● **Okuma metni**
____

Çetin ÜNSALAN

Çetin ÜNSALAN

EKOPOLİTİK
[email protected]

Finansçı kafasıyla cari açık yorumu

14 Ocak 2020 - 01:01

2 binli yıllardaki yaklaşım zehirlenmesinin etkisini halen atlatamayan finans kesimi, halen ekonomiyi rakamlardan ibaret zannederek, olayın merkezinde kendileri varmış gibi gelişmeleri yorumlamaya devam ediyorlar.

 

Son olarak cari açık ile ilgili çıkan rakamlardaki yaklaşıma bakıyorum da, bundan bile beklenti yönetecek bir başlık çıkarmanın derdindeler. Cari açıkla ilgili artışa geçen trendi, ekonomideki toparlanmanın bir nişanesi olarak değerlendiriyorlar.

 

Şimdi doğru mu doğru... Bu bir hareket göstergesi... Lakin bundan ekonomik beklenti yaratıp, oradan risk alıp satacak, işi tekrar kumarhaneye çevirecek yaklaşımlardan kurtulmak gerekiyor.

 

Çünkü öyle bir yaklaşım var ki, dünya da reel sektör de onlar için dönüyor zannediyorlar. Tekrar ve kalın harflerle altını çiziyorum ki, reel ekonomi olmaksızın, finans dünyası koskoca bir sıfır ve istatistiklerden ibaret kumarhanedir.

 

Bununla birlikte reel sektör odaklı bir ekonomide de, finansman yönetimi olmazsa olmaz derece önemlidir. Yani meselenin neresinde durduğunuz, sonuçları yorumlamanızdan, asıl hedefinize kadar her şeyi belirler.

 

Biz de halen ekonomi finanstan ibaret de, diğerleri de ona katkı sağlayan bir faktörmüş gibi davranış modeli sürüyor. Şu bir gerçek ki, finans ve finansman, üreten, katma değer sağlayan bir ekonominin sadece kritik bir enstrümanıdır. Yani ekonominin kendisi değildir. Bu kumarhane mantığını terk etmek gerekiyor.

____

● **Çıkarılan bilgiler**
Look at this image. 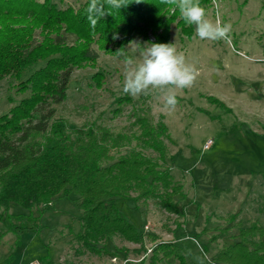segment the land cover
Returning <instances> with one entry per match:
<instances>
[{
  "label": "rangeland",
  "instance_id": "rangeland-1",
  "mask_svg": "<svg viewBox=\"0 0 264 264\" xmlns=\"http://www.w3.org/2000/svg\"><path fill=\"white\" fill-rule=\"evenodd\" d=\"M52 1L61 9H78L86 2ZM205 8L213 21L231 22V39L201 40L194 26L189 37L182 32L179 17L171 24L170 42L199 70L192 87L177 91L174 111L166 109L154 92L125 94L122 57L114 54V44L102 49L97 43L93 48L99 58L74 67L67 99L51 106L53 121L65 122L73 132L105 128L127 135L120 150L112 151L115 158L136 150L158 159L138 139L136 120L146 118L147 112L154 127L164 120L169 136L157 139L169 157L162 167L183 186L184 195L177 198L181 214L166 211L157 199L124 201L136 225L157 240L146 237L137 244L117 235L93 244L97 250H92L77 237L81 213L75 195L60 194L44 212L42 206L27 210L11 203L2 208L0 264H179L175 259L154 261L153 248L159 242H178L187 264H220L214 260L223 245L241 241L239 228L253 222L264 227V0H211ZM33 37L42 42L41 30ZM150 39L155 40L152 35ZM69 40L68 47H78L73 36ZM20 85L13 75L0 79V118L31 93L21 91ZM209 97L223 101L232 112ZM37 116L36 122L40 113ZM210 140L212 147L204 151ZM16 215L37 218L38 230L14 234L10 225L26 222ZM106 250L115 253L117 262Z\"/></svg>",
  "mask_w": 264,
  "mask_h": 264
},
{
  "label": "trees",
  "instance_id": "trees-1",
  "mask_svg": "<svg viewBox=\"0 0 264 264\" xmlns=\"http://www.w3.org/2000/svg\"><path fill=\"white\" fill-rule=\"evenodd\" d=\"M210 1L201 0V4L207 7ZM128 2L119 11L106 6L110 13L93 29L85 13L89 0L78 9H61L52 0H0V79L13 75L21 91L31 92L9 115L0 118V224L4 221L2 208L11 203L27 210L42 206L40 211L44 212L53 207V200L60 194L75 195L81 213L77 237L97 250L93 244L117 235L137 244H143L146 237L157 240L136 225L125 211L124 201L157 199L166 211L181 214L177 198L184 195L183 186L176 183L169 168L162 167L169 157L168 149L157 139L169 136L164 120L154 127L148 112L146 118L139 116L136 120L141 130L138 139L155 151L158 159L136 150L115 158L112 151L120 150L129 140L127 135H115L105 128L73 132L65 122L53 121L55 109L51 106L67 99L73 68L99 58L95 43L102 49L114 44V54L136 39L171 43V24L179 17L178 12L160 0ZM178 24L185 35H193V26L181 19ZM35 30H41L42 42L33 37ZM117 33L120 39L113 40ZM71 36L77 48L68 47ZM209 100L232 112L223 101ZM37 113L40 117L36 122ZM18 216L26 222L10 225L14 234L38 230L37 218ZM239 231L241 241L224 244L214 261L264 264V227L253 222ZM153 252L156 262L175 259L187 264L178 242H159Z\"/></svg>",
  "mask_w": 264,
  "mask_h": 264
},
{
  "label": "clouds",
  "instance_id": "clouds-1",
  "mask_svg": "<svg viewBox=\"0 0 264 264\" xmlns=\"http://www.w3.org/2000/svg\"><path fill=\"white\" fill-rule=\"evenodd\" d=\"M137 3L140 0H136ZM173 12L179 13L185 25L194 26L195 34L201 40L228 41L231 39V22L222 23L208 18L201 0H160ZM128 0H89L85 13L90 26L95 29L109 10L127 7ZM119 34L112 36L119 39ZM116 55L122 57L124 66L123 92L132 97L154 92L157 99L164 101V107L174 111L177 91L192 87L199 75L195 63L187 60L184 52L178 51L175 43L129 41L126 48H120Z\"/></svg>",
  "mask_w": 264,
  "mask_h": 264
},
{
  "label": "built area",
  "instance_id": "built-area-1",
  "mask_svg": "<svg viewBox=\"0 0 264 264\" xmlns=\"http://www.w3.org/2000/svg\"><path fill=\"white\" fill-rule=\"evenodd\" d=\"M212 145H213V141L212 140H210V141H208L206 144H205V146H204V151H208V150H210V148L212 147ZM147 229H148V227H146ZM112 262H117L116 261V258H113L112 259ZM127 262L128 261H126V262H124V264H127Z\"/></svg>",
  "mask_w": 264,
  "mask_h": 264
}]
</instances>
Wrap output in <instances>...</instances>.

____

● **Çalışma görevleri**
**1.** Cari açık yazısına göre finans kesimi, cari açıktaki artış eğilimini neyin nişanesi olarak görüyor?
**2.** Cari açık yazısında "Son olarak cari" ifadesinden "istatistiklerden ibaret kumarhanedir." ifadesine kadar olan bölümü hiç değiştirmeden geri verin.
Bu materyalin metinle bir bağlantısı yoktur.

● **Görev sonuçları**
**1.** Ekonomideki toparlanmanın bir nişanesi olarak görüyor.

**2.**
Son olarak cari açık ile ilgili çıkan rakamlardaki yaklaşıma bakıyorum da, bundan bile beklenti yönetecek bir başlık çıkarmanın derdindeler. Cari açıkla ilgili artışa geçen trendi, ekonomideki toparlanmanın bir nişanesi olarak değerlendiriyorlar.

 

Şimdi doğru mu doğru... Bu bir hareket göstergesi... Lakin bundan ekonomik beklenti yaratıp, oradan risk alıp satacak, işi tekrar kumarhaneye çevirecek yaklaşımlardan kurtulmak gerekiyor.

 

Çünkü öyle bir yaklaşım var ki, dünya da reel sektör de onlar için dönüyor zannediyorlar. Tekrar ve kalın harflerle altını çiziyorum ki, reel ekonomi olmaksızın, finans dünyası koskoca bir sıfır ve istatistiklerden ibaret kumarhanedir.